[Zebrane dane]
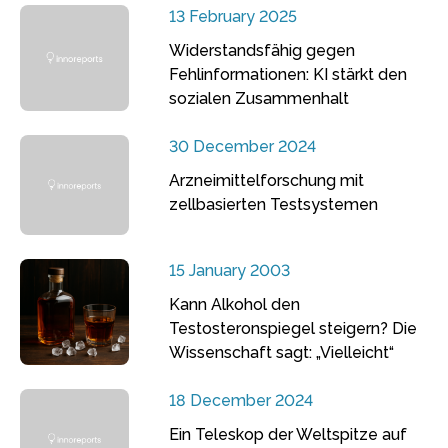
13 February 2025
Widerstandsfähig gegen
Fehlinformationen: KI stärkt den
sozialen Zusammenhalt
30 December 2024
Arzneimittelforschung mit
zellbasierten Testsystemen
15 January 2003
Kann Alkohol den
Testosteronspiegel steigern? Die
Wissenschaft sagt: „Vielleicht“
18 December 2024
Ein Teleskop der Weltspitze auf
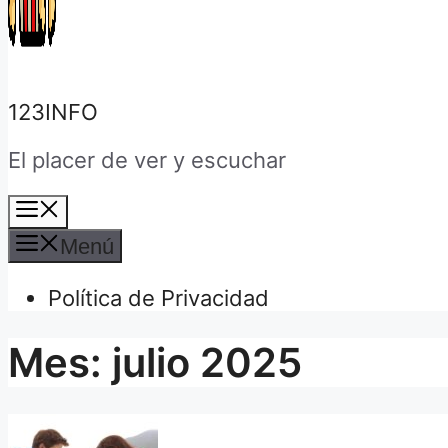
123INFO
El placer de ver y escuchar
Menú
Menú
Política de Privacidad
Mes:
julio 2025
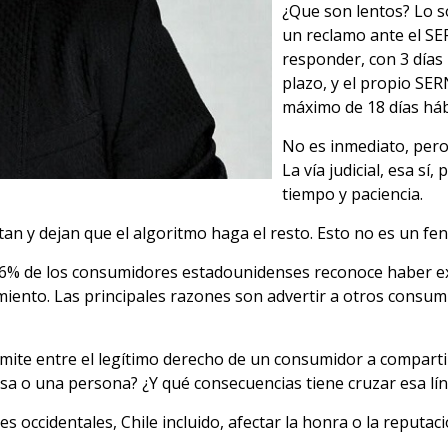
¿Que son lentos? Lo s
un reclamo ante el SE
responder, con 3 días 
plazo, y el propio SER
máximo de 18 días háb
No es inmediato, per
La vía judicial, esa s
tiempo y paciencia.
etan y dejan que el algoritmo haga el resto. Esto no es un f
 46% de los consumidores estadounidenses reconoce haber 
miento. Las principales razones son advertir a otros consum
límite entre el legítimo derecho de un consumidor a compart
a o una persona? ¿Y qué consecuencias tiene cruzar esa lí
íses occidentales, Chile incluido, afectar la honra o la reputa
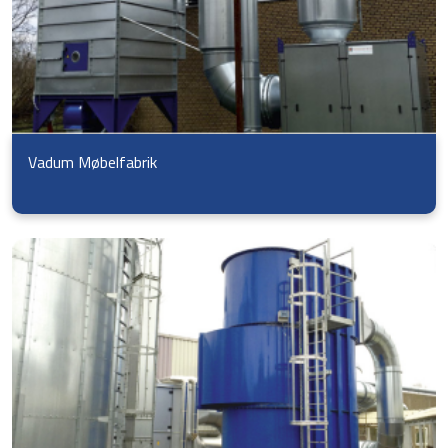
Vadum Møbelfabrik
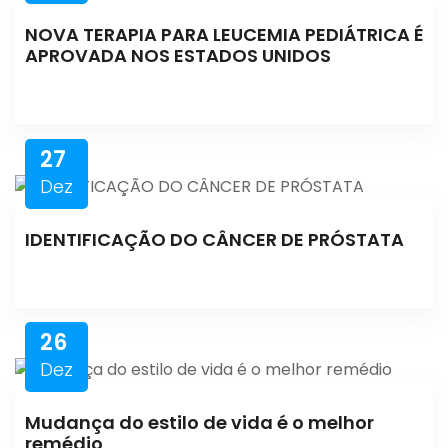
NOVA TERAPIA PARA LEUCEMIA PEDIÁTRICA É
APROVADA NOS ESTADOS UNIDOS
27
Dez
IDENTIFICAÇÃO DO CÂNCER DE PRÓSTATA
26
Dez
Mudança do estilo de vida é o melhor
remédio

> **Sposób wykonania zadania**: Proszę wskazać i przepisać każdy wiersz powyższych pozycji, w którym występuje ciąg „días”. Wielkość liter ma znaczenie.

> **Treść odpowiedzi**:
responder, con 3 días 
máximo de 18 días háb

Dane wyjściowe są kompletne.